* _WHAT IS REQUIRED_: Could you please retype the records exactly, minus their pictures?

[Document images with source code]
# # #

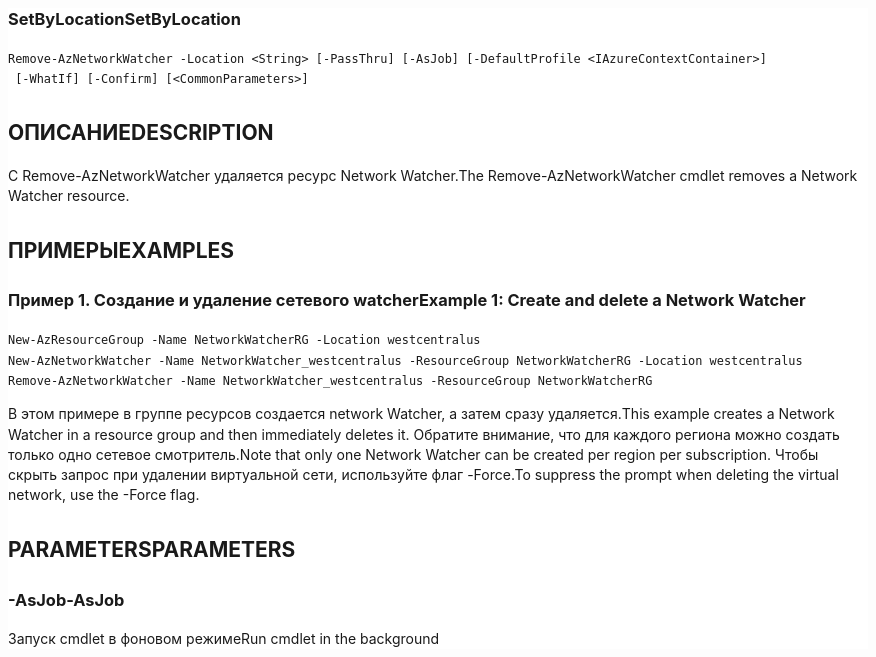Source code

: ### <span data-ttu-id="bdda2-107">SetByLocation</span><span class="sxs-lookup"><span data-stu-id="bdda2-107">SetByLocation</span></span>
```
Remove-AzNetworkWatcher -Location <String> [-PassThru] [-AsJob] [-DefaultProfile <IAzureContextContainer>]
 [-WhatIf] [-Confirm] [<CommonParameters>]
```

## <span data-ttu-id="bdda2-108">ОПИСАНИЕ</span><span class="sxs-lookup"><span data-stu-id="bdda2-108">DESCRIPTION</span></span>
<span data-ttu-id="bdda2-109">С Remove-AzNetworkWatcher удаляется ресурс Network Watcher.</span><span class="sxs-lookup"><span data-stu-id="bdda2-109">The Remove-AzNetworkWatcher cmdlet removes a Network Watcher resource.</span></span>

## <span data-ttu-id="bdda2-110">ПРИМЕРЫ</span><span class="sxs-lookup"><span data-stu-id="bdda2-110">EXAMPLES</span></span>

### <span data-ttu-id="bdda2-111">Пример 1. Создание и удаление сетевого watcher</span><span class="sxs-lookup"><span data-stu-id="bdda2-111">Example 1: Create and delete a Network Watcher</span></span>
```
New-AzResourceGroup -Name NetworkWatcherRG -Location westcentralus
New-AzNetworkWatcher -Name NetworkWatcher_westcentralus -ResourceGroup NetworkWatcherRG -Location westcentralus
Remove-AzNetworkWatcher -Name NetworkWatcher_westcentralus -ResourceGroup NetworkWatcherRG
```

<span data-ttu-id="bdda2-112">В этом примере в группе ресурсов создается network Watcher, а затем сразу удаляется.</span><span class="sxs-lookup"><span data-stu-id="bdda2-112">This example creates a Network Watcher in a resource group and then immediately deletes it.</span></span> <span data-ttu-id="bdda2-113">Обратите внимание, что для каждого региона можно создать только одно сетевое смотритель.</span><span class="sxs-lookup"><span data-stu-id="bdda2-113">Note that only one Network Watcher can be created per region per subscription.</span></span>
<span data-ttu-id="bdda2-114">Чтобы скрыть запрос при удалении виртуальной сети, используйте флаг -Force.</span><span class="sxs-lookup"><span data-stu-id="bdda2-114">To suppress the prompt when deleting the virtual network, use the -Force flag.</span></span>

## <span data-ttu-id="bdda2-115">PARAMETERS</span><span class="sxs-lookup"><span data-stu-id="bdda2-115">PARAMETERS</span></span>

### <span data-ttu-id="bdda2-116">-AsJob</span><span class="sxs-lookup"><span data-stu-id="bdda2-116">-AsJob</span></span>
<span data-ttu-id="bdda2-117">Запуск cmdlet в фоновом режиме</span><span class="sxs-lookup"><span data-stu-id="bdda2-117">Run cmdlet in the background</span></span>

# # #

* _EXERCISE ANSWER_:
Source code

: ### <span data-ttu-id="bdda2-107">SetByLocation</span><span class="sxs-lookup"><span data-stu-id="bdda2-107">SetByLocation</span></span>
```
Remove-AzNetworkWatcher -Location <String> [-PassThru] [-AsJob] [-DefaultProfile <IAzureContextContainer>]
 [-WhatIf] [-Confirm] [<CommonParameters>]
```

## <span data-ttu-id="bdda2-108">ОПИСАНИЕ</span><span class="sxs-lookup"><span data-stu-id="bdda2-108">DESCRIPTION</span></span>
<span data-ttu-id="bdda2-109">С Remove-AzNetworkWatcher удаляется ресурс Network Watcher.</span><span class="sxs-lookup"><span data-stu-id="bdda2-109">The Remove-AzNetworkWatcher cmdlet removes a Network Watcher resource.</span></span>

## <span data-ttu-id="bdda2-110">ПРИМЕРЫ</span><span class="sxs-lookup"><span data-stu-id="bdda2-110">EXAMPLES</span></span>

### <span data-ttu-id="bdda2-111">Пример 1. Создание и удаление сетевого watcher</span><span class="sxs-lookup"><span data-stu-id="bdda2-111">Example 1: Create and delete a Network Watcher</span></span>
```
New-AzResourceGroup -Name NetworkWatcherRG -Location westcentralus
New-AzNetworkWatcher -Name NetworkWatcher_westcentralus -ResourceGroup NetworkWatcherRG -Location westcentralus
Remove-AzNetworkWatcher -Name NetworkWatcher_westcentralus -ResourceGroup NetworkWatcherRG
```

<span data-ttu-id="bdda2-112">В этом примере в группе ресурсов создается network Watcher, а затем сразу удаляется.</span><span class="sxs-lookup"><span data-stu-id="bdda2-112">This example creates a Network Watcher in a resource group and then immediately deletes it.</span></span> <span data-ttu-id="bdda2-113">Обратите внимание, что для каждого региона можно создать только одно сетевое смотритель.</span><span class="sxs-lookup"><span data-stu-id="bdda2-113">Note that only one Network Watcher can be created per region per subscription.</span></span>
<span data-ttu-id="bdda2-114">Чтобы скрыть запрос при удалении виртуальной сети, используйте флаг -Force.</span><span class="sxs-lookup"><span data-stu-id="bdda2-114">To suppress the prompt when deleting the virtual network, use the -Force flag.</span></span>

## <span data-ttu-id="bdda2-115">PARAMETERS</span><span class="sxs-lookup"><span data-stu-id="bdda2-115">PARAMETERS</span></span>

### <span data-ttu-id="bdda2-116">-AsJob</span><span class="sxs-lookup"><span data-stu-id="bdda2-116">-AsJob</span></span>
<span data-ttu-id="bdda2-117">Запуск cmdlet в фоновом режиме</span><span class="sxs-lookup"><span data-stu-id="bdda2-117">Run cmdlet in the background</span></span>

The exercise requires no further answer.